| TASK DESCRIPTION |
The answer must be the lines from the one that holds "sasageyoman" through the final line of the data, copied exactly, with no pictures.

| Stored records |
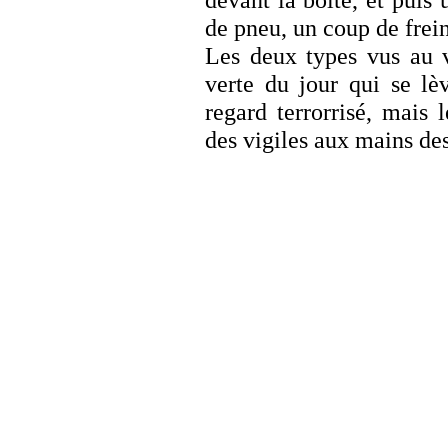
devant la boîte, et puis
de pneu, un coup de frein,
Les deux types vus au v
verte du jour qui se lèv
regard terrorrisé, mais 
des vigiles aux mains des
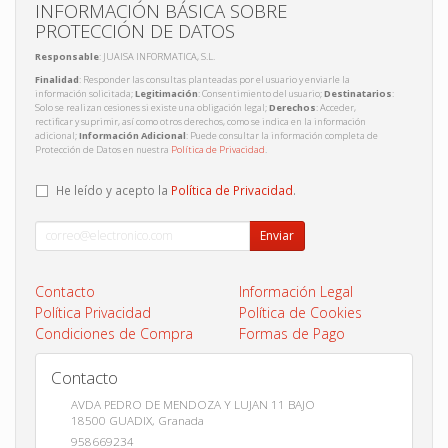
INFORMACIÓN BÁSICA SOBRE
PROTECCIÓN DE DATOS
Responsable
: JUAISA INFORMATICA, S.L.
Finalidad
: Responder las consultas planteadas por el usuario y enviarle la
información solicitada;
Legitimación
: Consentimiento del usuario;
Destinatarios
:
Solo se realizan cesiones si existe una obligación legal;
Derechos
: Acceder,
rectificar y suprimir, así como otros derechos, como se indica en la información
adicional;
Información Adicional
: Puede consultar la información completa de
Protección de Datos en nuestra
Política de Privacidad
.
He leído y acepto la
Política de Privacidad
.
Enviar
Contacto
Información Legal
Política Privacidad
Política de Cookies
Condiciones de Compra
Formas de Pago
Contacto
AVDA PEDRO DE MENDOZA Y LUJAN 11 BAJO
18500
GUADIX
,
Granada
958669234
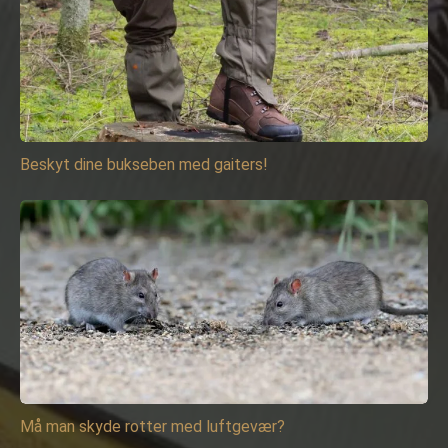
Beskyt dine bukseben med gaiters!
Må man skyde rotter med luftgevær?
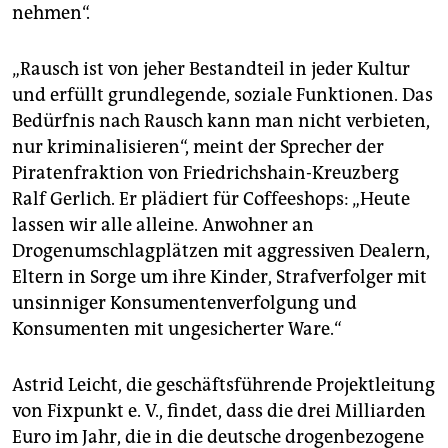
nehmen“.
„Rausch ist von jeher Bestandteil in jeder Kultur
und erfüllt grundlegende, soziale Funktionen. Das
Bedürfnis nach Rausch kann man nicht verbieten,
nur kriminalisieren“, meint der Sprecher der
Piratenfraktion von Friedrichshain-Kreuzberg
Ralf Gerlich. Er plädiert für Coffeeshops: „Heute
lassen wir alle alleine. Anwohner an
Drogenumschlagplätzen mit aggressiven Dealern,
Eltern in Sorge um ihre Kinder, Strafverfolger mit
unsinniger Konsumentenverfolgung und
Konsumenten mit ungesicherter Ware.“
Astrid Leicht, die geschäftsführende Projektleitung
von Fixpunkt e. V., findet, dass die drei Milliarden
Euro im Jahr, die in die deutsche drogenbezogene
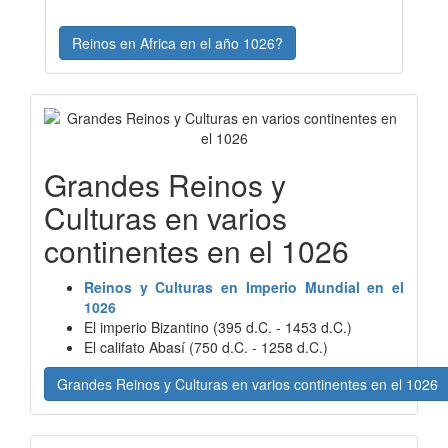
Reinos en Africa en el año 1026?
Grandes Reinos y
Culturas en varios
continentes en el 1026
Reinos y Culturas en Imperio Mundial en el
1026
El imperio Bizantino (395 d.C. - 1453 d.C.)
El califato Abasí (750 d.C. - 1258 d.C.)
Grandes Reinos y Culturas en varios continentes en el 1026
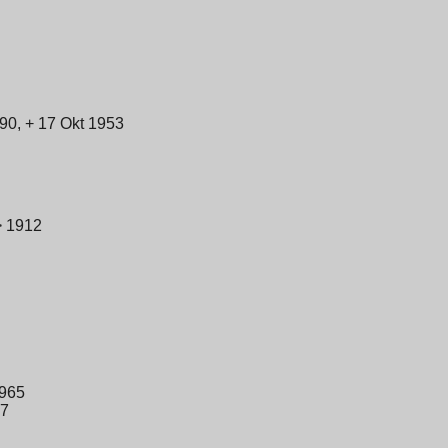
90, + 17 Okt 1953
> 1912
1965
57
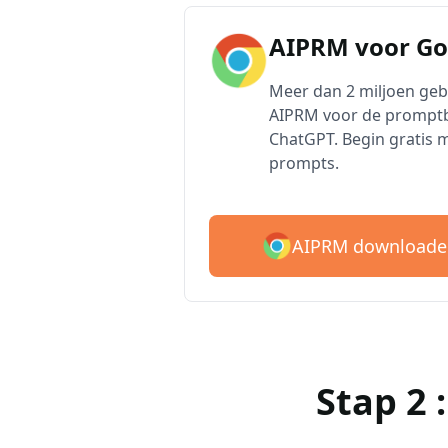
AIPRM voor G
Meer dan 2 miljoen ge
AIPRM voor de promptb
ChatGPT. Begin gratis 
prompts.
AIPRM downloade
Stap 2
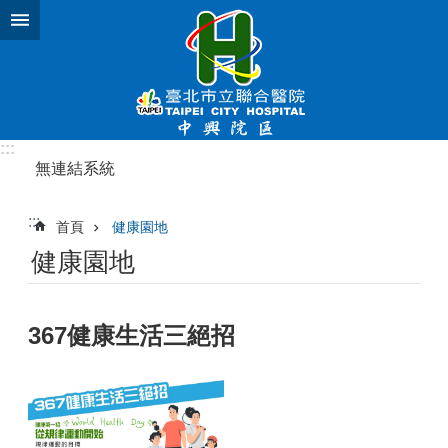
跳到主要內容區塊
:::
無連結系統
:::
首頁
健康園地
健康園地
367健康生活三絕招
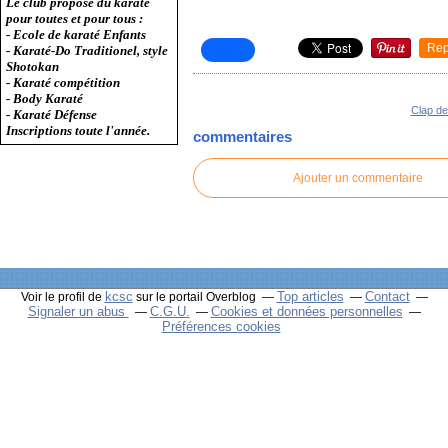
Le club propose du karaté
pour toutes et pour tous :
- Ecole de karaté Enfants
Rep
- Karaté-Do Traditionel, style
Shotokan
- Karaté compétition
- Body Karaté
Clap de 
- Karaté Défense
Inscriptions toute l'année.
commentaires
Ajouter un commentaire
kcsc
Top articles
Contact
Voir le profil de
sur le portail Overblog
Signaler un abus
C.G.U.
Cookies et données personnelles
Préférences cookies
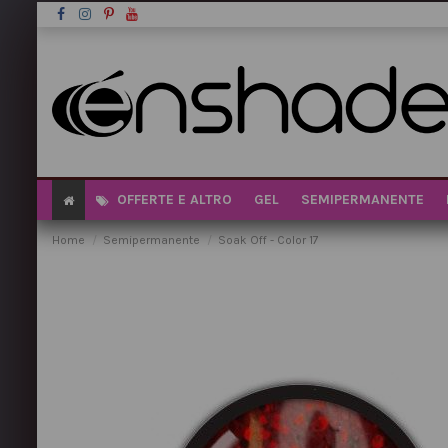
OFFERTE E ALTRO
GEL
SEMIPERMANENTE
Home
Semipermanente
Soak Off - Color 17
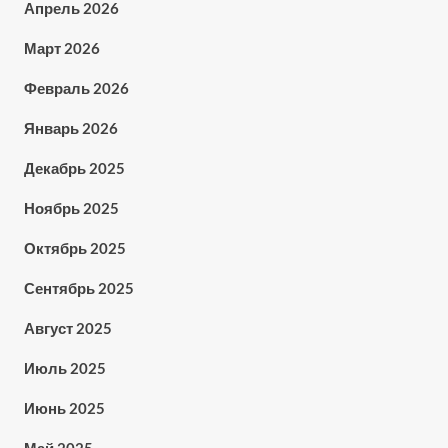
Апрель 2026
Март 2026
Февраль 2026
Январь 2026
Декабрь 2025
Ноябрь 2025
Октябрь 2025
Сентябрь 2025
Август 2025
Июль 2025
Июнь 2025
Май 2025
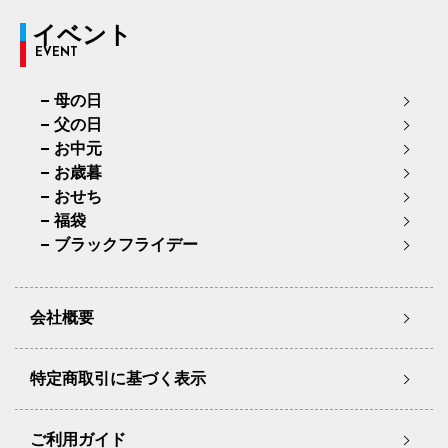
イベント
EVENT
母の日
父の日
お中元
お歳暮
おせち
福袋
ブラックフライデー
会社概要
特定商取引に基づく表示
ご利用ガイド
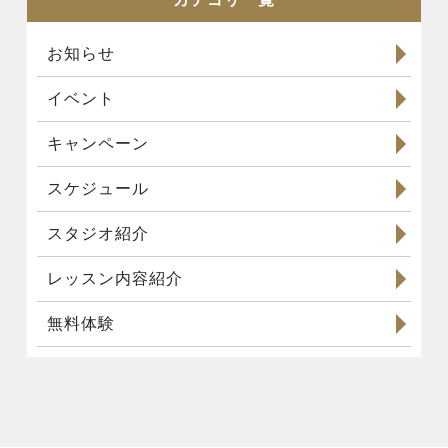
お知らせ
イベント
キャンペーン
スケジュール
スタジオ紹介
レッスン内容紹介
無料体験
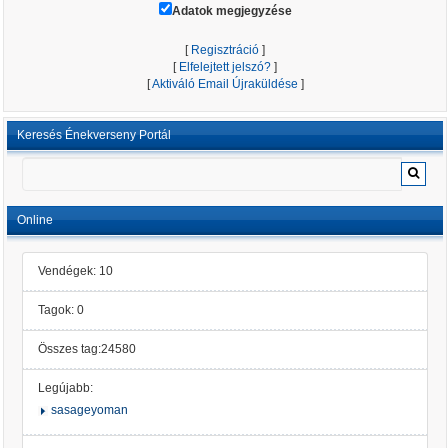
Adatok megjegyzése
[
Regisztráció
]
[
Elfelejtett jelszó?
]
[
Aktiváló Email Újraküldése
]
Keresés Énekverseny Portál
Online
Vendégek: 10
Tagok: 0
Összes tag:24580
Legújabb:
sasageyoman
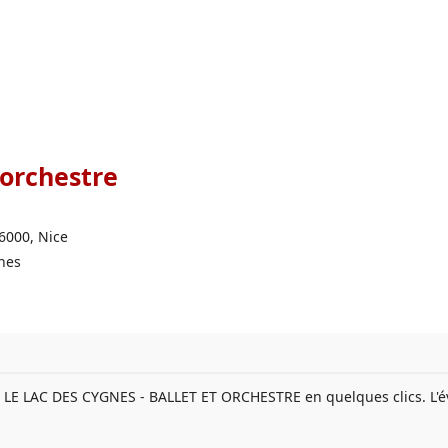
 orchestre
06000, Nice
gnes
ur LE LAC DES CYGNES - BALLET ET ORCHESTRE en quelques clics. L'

| ANSWER BELOW |
sasageyoman
 orchestre
06000, Nice
gnes
ur LE LAC DES CYGNES - BALLET ET ORCHESTRE en quelques clics. L'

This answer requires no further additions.